It shames me to say that after spending the past ten days falling in love with Animal Crossing: New Horizons, I have never played an Animal Crossing game before. It has taken a global crisis for me to finally take the plunge and dive headlong into the charming life sim, and oh, what a tonic it has been!
In these days of social isolation it has been a pleasant distraction to load into my island, potter about for a bit planting and watering some flowers and chatting with my island dweller friends. I moved into Beagleton with two fellow pioneers; Bill an over-active red duck who calls me “Quacko” and talks about his “gainz” all the time and a yellow …bitc… err…I mean bear called Tammy who ends every sentence with “Ya Heard”.
Things started well, I helped her and Bill choose the location of their houses. For Bill I chose a location nearer to the beach so he could use the open space to work out. Tammy seemed a little less confident, so I set her up nearer to Resident Services and not too far away from the location I chose for myself.
The first few days were bliss as together we explored our new island home. I was a bit disgruntled at first to find that Nook was overly reliant on me to get things done in Beagleton, but gradually I have taken on this new role of responsibility with the grace that has been bestowed upon me. I forget which day it was, but early on Nook pulled me aside and asked me to hand any species of fish or insect over to him as he had an old friend interested in the animal life on the island. I, of course, complied, I too was fascinated about our new home and wanted to learn more. Soon I had brought so many specimens to him, Nook told me that his friend was going to set up permanently on the island, and could I choose where he should set up. What an honour!
It was at this point that the cracks in my new found relationship with Tammy began to show.
As I delivered more and more creatures and fossils to Blathers it became apparent that we would need a more permanent building, a museum to catalogue all that Beagleton had to offer. Nook called upon me again, and we set to work on construction. Bill was excited, the museum was proof that life on Beagleton was viable, Tammy on the other hand became withdrawn and sullen.
I tried talking to her with limited success. She’s a late riser so I have to wait until the afternoon before she will let me in. When she eventually does she seemed more sullen and sleepy than usual. I gave her a gift, a white tulip I had picked the night before on a faraway island I had visited. She thanked me, but there was something in her demeanour that made me think she didn’t like it. Later that evening I spotted her near Resident Services, and I made my way over to speak to her. She brushed me off! Accused me of crowding her, suggesting I was “giving her a complex”. I was shell-shocked.
The next morning I received a gift in my mailbox, something from Tammy.
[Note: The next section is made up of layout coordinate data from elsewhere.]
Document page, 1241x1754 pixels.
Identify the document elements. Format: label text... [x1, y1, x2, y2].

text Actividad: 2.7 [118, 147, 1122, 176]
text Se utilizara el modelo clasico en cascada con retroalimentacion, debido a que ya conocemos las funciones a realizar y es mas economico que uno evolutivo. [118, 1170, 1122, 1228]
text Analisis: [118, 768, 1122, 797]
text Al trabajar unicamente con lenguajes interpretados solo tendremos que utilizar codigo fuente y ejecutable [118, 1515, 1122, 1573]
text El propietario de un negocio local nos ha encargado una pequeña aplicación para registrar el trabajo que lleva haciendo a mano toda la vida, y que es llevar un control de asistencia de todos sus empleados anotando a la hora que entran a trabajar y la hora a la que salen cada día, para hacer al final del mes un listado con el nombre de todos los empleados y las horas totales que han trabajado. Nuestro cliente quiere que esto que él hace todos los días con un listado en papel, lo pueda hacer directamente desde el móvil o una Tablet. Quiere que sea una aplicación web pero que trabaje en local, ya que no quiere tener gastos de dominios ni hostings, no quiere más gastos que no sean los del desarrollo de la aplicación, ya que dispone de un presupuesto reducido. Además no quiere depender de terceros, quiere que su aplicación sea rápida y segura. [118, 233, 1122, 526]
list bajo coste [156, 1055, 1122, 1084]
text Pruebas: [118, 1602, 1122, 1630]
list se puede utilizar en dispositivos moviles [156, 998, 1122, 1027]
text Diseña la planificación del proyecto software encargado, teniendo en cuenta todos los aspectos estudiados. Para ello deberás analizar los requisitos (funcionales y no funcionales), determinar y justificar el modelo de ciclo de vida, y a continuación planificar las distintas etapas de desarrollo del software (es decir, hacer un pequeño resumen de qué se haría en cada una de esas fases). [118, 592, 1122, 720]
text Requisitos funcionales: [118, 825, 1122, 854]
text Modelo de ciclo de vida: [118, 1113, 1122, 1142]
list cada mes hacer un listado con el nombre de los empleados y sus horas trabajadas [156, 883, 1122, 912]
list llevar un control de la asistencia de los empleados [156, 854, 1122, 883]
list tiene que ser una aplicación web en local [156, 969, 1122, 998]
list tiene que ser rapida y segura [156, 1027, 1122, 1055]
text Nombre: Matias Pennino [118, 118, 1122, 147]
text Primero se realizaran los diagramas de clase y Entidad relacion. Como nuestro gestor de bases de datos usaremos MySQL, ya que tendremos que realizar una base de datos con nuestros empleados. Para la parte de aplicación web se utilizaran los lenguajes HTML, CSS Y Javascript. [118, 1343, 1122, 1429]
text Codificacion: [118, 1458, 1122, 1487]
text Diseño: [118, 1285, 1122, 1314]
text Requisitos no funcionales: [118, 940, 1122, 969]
Excitedly I opened the package, maybe she felt bad at how abrupt she had been with me the night before and had sent me a gift to apologise? Inside was an item of clothing with a note that she had seen it and thought of me. I went to my wardrobe to equip the item, and…it was a pair of ripped pants. Tammy had sent me a pair of tatty trews! THE CHEEK!
I have, of course, responded in the most British of ways by becoming an increasingly passive-aggressive neighbour. I dug up the flowers I had planted for her and have replaced them with some old tyres I fished up and an oil drum I found. I’ve also tattled on her to Isabelle in Resident Services, asking her to speak to her as I don’t like the way she talks to me. As I write this piece I am currently planning a complicated line of fencing so I can commit to the whole thing and have a proper boundary dispute.
It’s on Tammy, IT. IS. ON! YA HEARD!